Does this mean we have worked through the backlog of animals and are now current? We actually had decent packer interest in open market hogs last week. Are we in a better position than previously thought? I think this one falls in the head fake arena. Numerous conversations with several production systems would indicate that a combination of warm temperatures and the implementation of slow/no growth diets may have more to do with the shape of this graph rather than the industry being current.
Give our nutritionists credit: We asked them to mitigate growth, they responded with vigor. In my opinion, the 2.5(ish) million hogs that were backed up earlier in the year did not just go away, we have temporarily masked the reality of the situation and the hogs backed up in the barns will have to be dealt with, via marketings or other means.
Euthanasia: The dreaded word for my polite use of "or other means" in the last paragraph. Iowa did an excellent job, recently, by responding to the outcry from producers to do something, anything, to provide assistance in this tough economic environment.

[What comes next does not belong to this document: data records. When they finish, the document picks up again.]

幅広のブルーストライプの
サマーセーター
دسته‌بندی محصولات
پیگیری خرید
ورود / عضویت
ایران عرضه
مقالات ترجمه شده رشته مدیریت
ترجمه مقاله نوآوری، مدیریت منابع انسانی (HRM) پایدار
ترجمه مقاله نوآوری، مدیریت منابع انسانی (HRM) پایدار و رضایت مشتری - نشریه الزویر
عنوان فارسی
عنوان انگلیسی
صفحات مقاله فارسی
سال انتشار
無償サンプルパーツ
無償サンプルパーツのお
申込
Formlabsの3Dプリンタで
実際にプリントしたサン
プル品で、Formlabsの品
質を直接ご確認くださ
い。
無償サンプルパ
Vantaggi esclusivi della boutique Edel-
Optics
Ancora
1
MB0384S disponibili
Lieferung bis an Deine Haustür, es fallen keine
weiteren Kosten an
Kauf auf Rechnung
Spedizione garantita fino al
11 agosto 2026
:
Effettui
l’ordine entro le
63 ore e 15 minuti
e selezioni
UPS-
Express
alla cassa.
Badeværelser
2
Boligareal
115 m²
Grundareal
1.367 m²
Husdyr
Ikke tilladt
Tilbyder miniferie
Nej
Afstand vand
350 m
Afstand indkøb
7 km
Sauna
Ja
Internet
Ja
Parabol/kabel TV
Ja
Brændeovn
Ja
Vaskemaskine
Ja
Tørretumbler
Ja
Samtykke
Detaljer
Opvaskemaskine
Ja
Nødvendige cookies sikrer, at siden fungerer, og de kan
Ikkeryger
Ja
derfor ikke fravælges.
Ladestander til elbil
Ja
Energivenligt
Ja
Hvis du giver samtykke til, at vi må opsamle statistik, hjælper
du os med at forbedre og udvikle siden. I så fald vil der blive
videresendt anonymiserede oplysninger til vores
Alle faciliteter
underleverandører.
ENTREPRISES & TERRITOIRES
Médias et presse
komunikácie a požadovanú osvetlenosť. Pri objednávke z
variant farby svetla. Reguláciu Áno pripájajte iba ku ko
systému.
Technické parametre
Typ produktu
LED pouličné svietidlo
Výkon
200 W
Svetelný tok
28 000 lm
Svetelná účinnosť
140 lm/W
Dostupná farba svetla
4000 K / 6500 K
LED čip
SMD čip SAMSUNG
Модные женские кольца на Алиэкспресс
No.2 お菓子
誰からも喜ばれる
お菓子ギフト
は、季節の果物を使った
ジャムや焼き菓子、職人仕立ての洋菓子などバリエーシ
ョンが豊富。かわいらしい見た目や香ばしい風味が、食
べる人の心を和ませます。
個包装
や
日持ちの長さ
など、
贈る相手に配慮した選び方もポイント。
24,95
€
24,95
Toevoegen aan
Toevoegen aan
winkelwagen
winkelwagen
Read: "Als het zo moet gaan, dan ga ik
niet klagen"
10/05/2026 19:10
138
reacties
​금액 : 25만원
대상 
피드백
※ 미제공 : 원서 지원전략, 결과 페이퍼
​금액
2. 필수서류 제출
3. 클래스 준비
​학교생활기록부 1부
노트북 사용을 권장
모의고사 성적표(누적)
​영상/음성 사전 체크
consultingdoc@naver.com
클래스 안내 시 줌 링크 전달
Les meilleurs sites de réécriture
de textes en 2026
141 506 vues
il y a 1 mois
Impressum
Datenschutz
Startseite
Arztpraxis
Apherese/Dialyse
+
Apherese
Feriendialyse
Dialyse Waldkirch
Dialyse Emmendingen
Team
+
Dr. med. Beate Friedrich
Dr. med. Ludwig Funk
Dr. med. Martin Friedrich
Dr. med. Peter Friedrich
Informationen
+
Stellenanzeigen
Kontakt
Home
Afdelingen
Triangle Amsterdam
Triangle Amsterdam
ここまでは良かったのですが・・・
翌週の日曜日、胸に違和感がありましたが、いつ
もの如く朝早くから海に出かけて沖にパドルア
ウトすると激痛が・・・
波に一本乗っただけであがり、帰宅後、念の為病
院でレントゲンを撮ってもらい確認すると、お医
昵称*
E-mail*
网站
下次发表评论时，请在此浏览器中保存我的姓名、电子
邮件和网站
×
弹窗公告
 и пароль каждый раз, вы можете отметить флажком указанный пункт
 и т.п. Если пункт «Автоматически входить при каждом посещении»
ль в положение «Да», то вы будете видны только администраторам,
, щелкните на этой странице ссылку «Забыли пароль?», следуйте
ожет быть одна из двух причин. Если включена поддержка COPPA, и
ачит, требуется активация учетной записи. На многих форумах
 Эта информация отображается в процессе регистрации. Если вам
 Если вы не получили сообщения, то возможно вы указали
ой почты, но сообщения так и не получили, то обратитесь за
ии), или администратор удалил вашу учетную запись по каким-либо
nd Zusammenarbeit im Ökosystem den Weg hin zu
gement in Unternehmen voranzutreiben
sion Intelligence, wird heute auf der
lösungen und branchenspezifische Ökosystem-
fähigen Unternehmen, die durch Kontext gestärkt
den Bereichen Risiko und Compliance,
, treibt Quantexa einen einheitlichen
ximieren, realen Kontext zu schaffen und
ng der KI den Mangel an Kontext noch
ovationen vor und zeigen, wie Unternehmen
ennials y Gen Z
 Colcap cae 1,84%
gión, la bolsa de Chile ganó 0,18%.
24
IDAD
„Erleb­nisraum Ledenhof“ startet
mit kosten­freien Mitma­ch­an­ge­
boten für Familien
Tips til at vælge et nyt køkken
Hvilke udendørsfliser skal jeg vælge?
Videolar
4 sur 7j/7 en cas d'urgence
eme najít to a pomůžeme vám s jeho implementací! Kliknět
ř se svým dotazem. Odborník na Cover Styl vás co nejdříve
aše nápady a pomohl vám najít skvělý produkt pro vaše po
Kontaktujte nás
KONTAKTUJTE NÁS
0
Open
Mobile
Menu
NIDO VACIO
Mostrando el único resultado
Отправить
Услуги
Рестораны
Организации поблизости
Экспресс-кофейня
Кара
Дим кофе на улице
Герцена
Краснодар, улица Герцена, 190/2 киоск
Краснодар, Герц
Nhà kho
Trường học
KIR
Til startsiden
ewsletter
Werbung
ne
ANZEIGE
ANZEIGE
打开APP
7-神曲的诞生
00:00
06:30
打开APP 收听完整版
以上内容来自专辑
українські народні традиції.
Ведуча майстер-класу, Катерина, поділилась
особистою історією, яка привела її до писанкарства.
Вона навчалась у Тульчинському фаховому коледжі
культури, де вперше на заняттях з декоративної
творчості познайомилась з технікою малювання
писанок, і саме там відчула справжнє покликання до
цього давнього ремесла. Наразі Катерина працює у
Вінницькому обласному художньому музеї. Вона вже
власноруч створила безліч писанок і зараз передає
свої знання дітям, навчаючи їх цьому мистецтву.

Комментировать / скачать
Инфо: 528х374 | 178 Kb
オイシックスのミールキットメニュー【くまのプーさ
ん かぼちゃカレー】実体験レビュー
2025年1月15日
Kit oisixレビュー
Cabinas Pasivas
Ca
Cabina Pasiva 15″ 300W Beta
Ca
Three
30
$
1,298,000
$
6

The state responded with a reasonable and measured response by offering $40 per head for up to 600,000 animals that were believed to be backed up in the state. The subscription to this program has been underwhelming, to say the least. Roughly 10% of the gross volume has been nominated — could it be that there are not as many animals in distress to trigger more participation? I don't think that is the case, I think there is something else going on.
Namely, we call you pork producers because that is your chosen profession, the thought of euthanizing an otherwise healthy animal is beyond the scope of comprehension for most. This genetically-imprinted mindset of animal husbandry and combined with the heinous behavior of the activist crowd is enough tip the scale, in my opinion. To wit, the groups that are breaking civil laws (and disregarding the respect of fellow humans) with their illegal acts is working in one sense in that it is making the painful decision of market animal euthanizing even more difficult. That is the rationale behind the lack of more participation, not a flaw in the program or the lack of backed up animals. Our COVID environment means that those who break the laws are not arrested and detained for fear of human-health repercussions. Justice is not being done when the owners of operations are targeted, and their property rights violated. The animals are there, the motivation to hold onto them is more than the perceived pain of elimination.